Extracted information Block Start

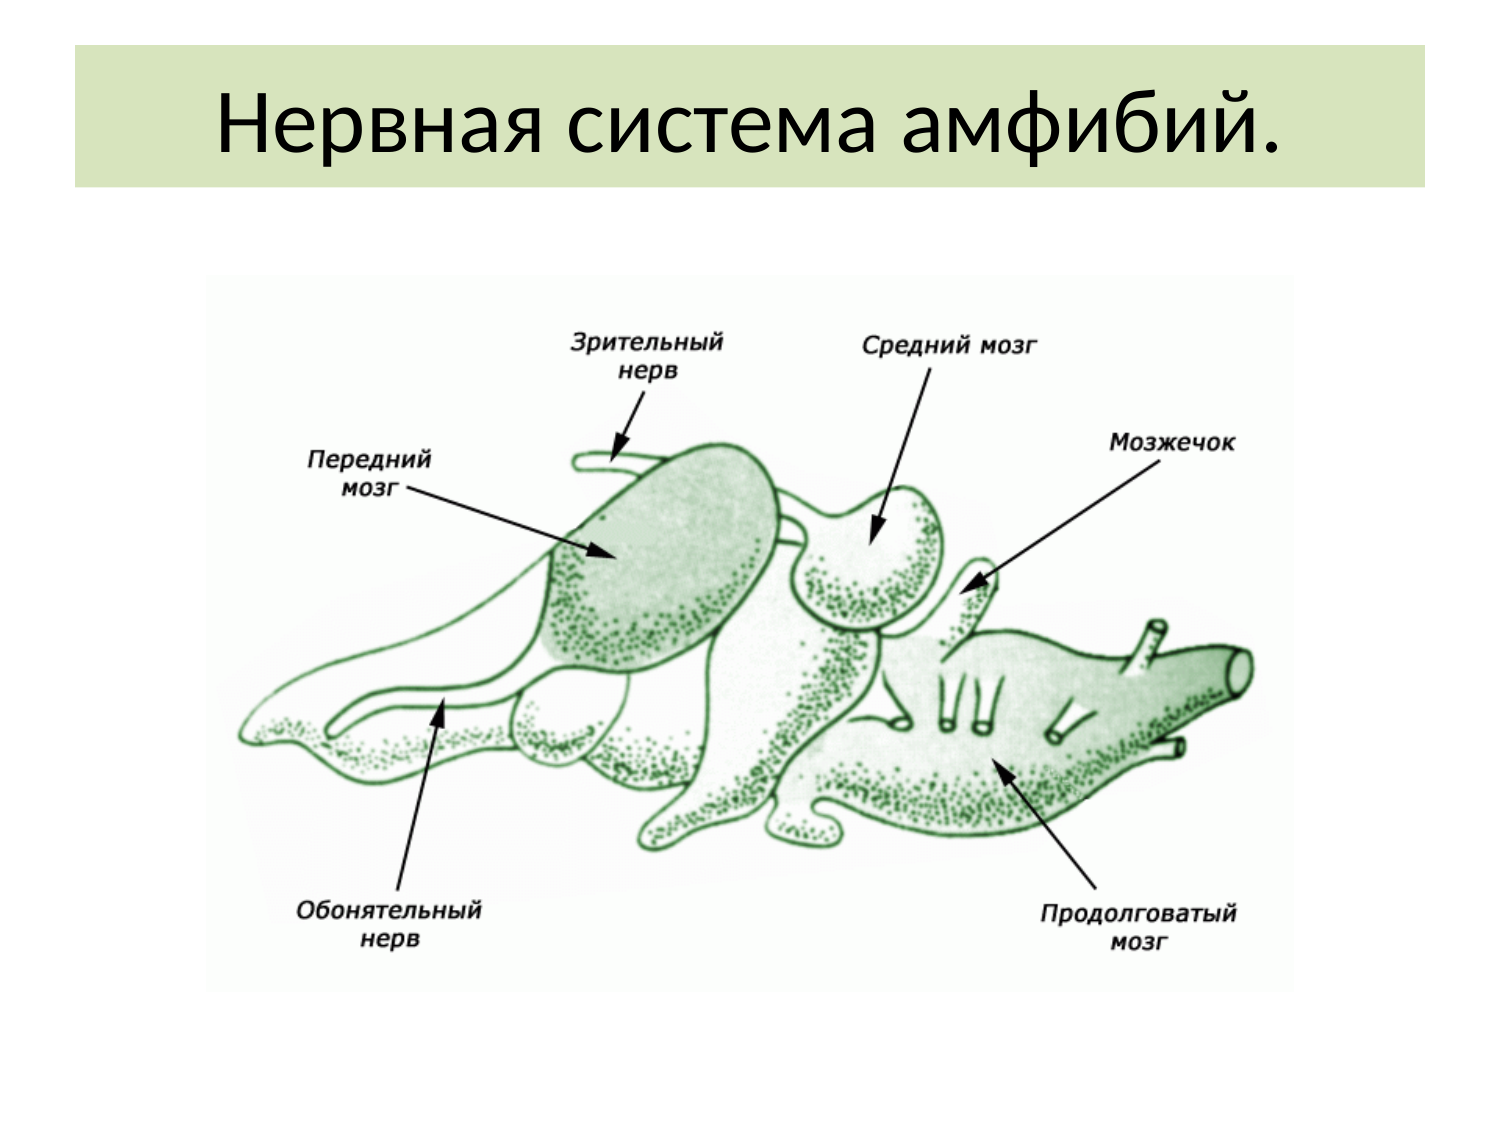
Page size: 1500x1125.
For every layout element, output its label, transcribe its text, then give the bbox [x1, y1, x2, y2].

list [206, 275, 1294, 992]
title Нервная система амфибий. [75, 45, 1425, 188]
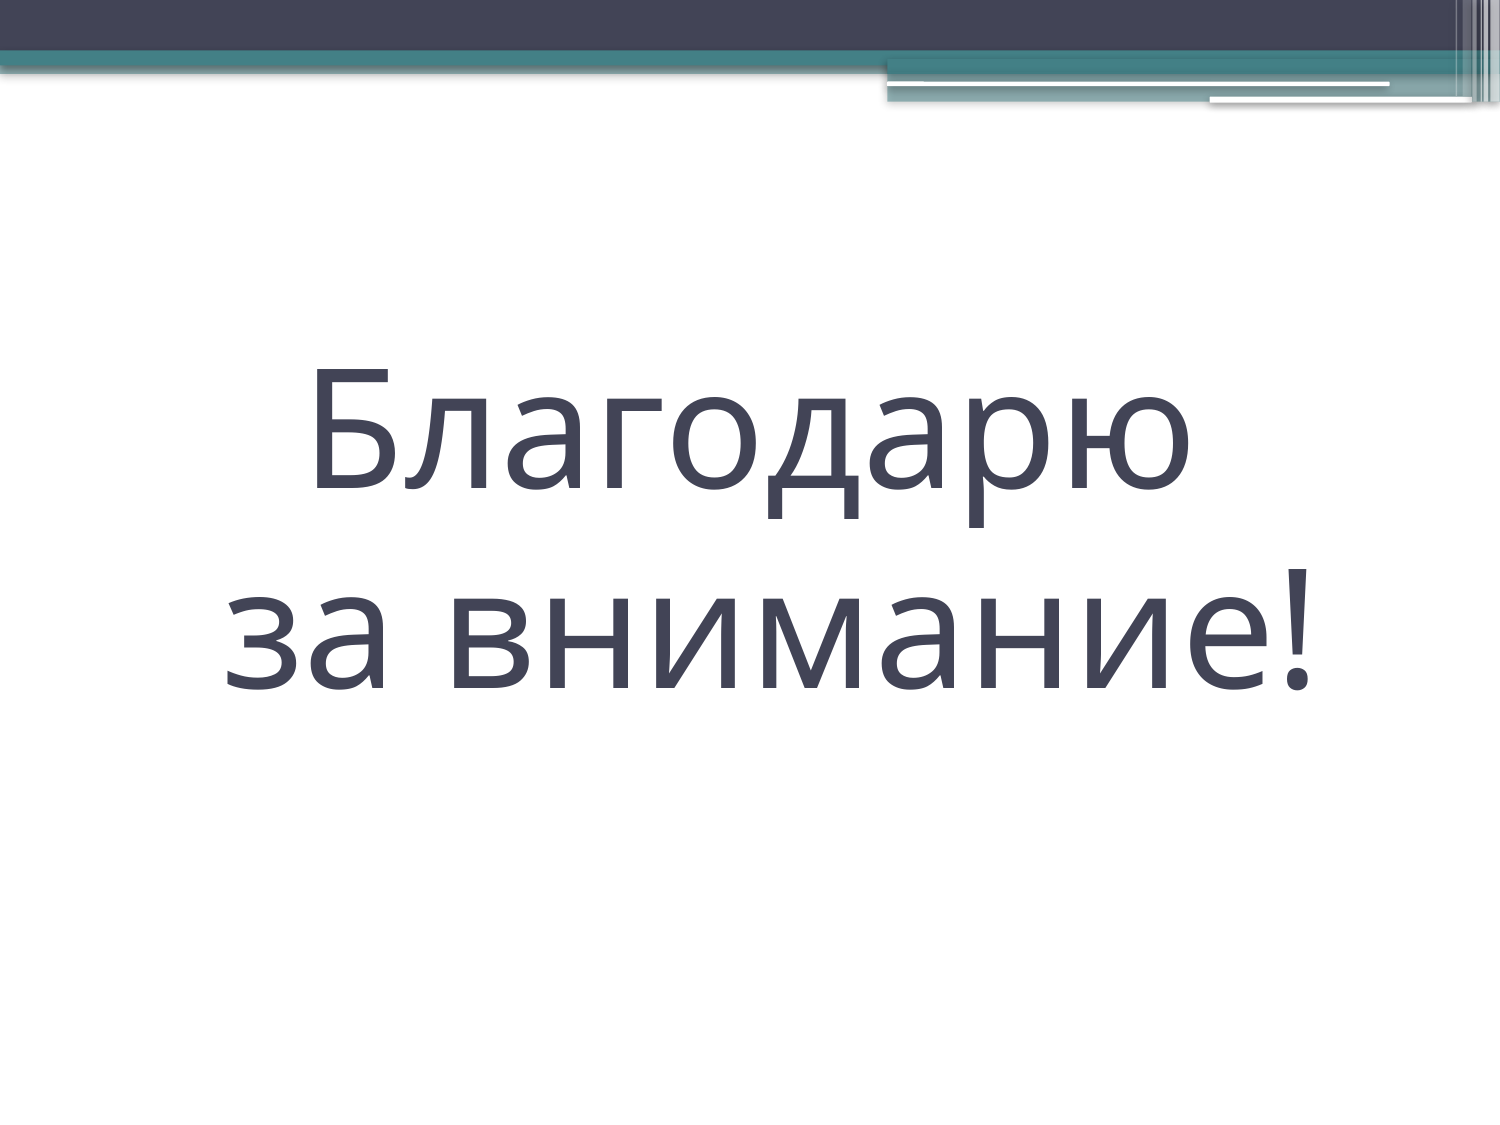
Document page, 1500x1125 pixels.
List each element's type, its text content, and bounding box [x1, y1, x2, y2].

title Благодарю за внимание! [75, 45, 1425, 1000]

Extracted information Block End

• [What you need to do]
I'd like every record printed exactly, with the pictures left out.

• [Output below]
Page size: 1500x1125.
For every layout element, output its label, transcribe its text, then give the bbox [x1, y1, x2, y2].

list [206, 275, 1294, 992]
title Нервная система амфибий. [75, 45, 1425, 188]
Document page, 1500x1125 pixels.
List each element's type, its text content, and bounding box [x1, y1, x2, y2].

title Благодарю за внимание! [75, 45, 1425, 1000]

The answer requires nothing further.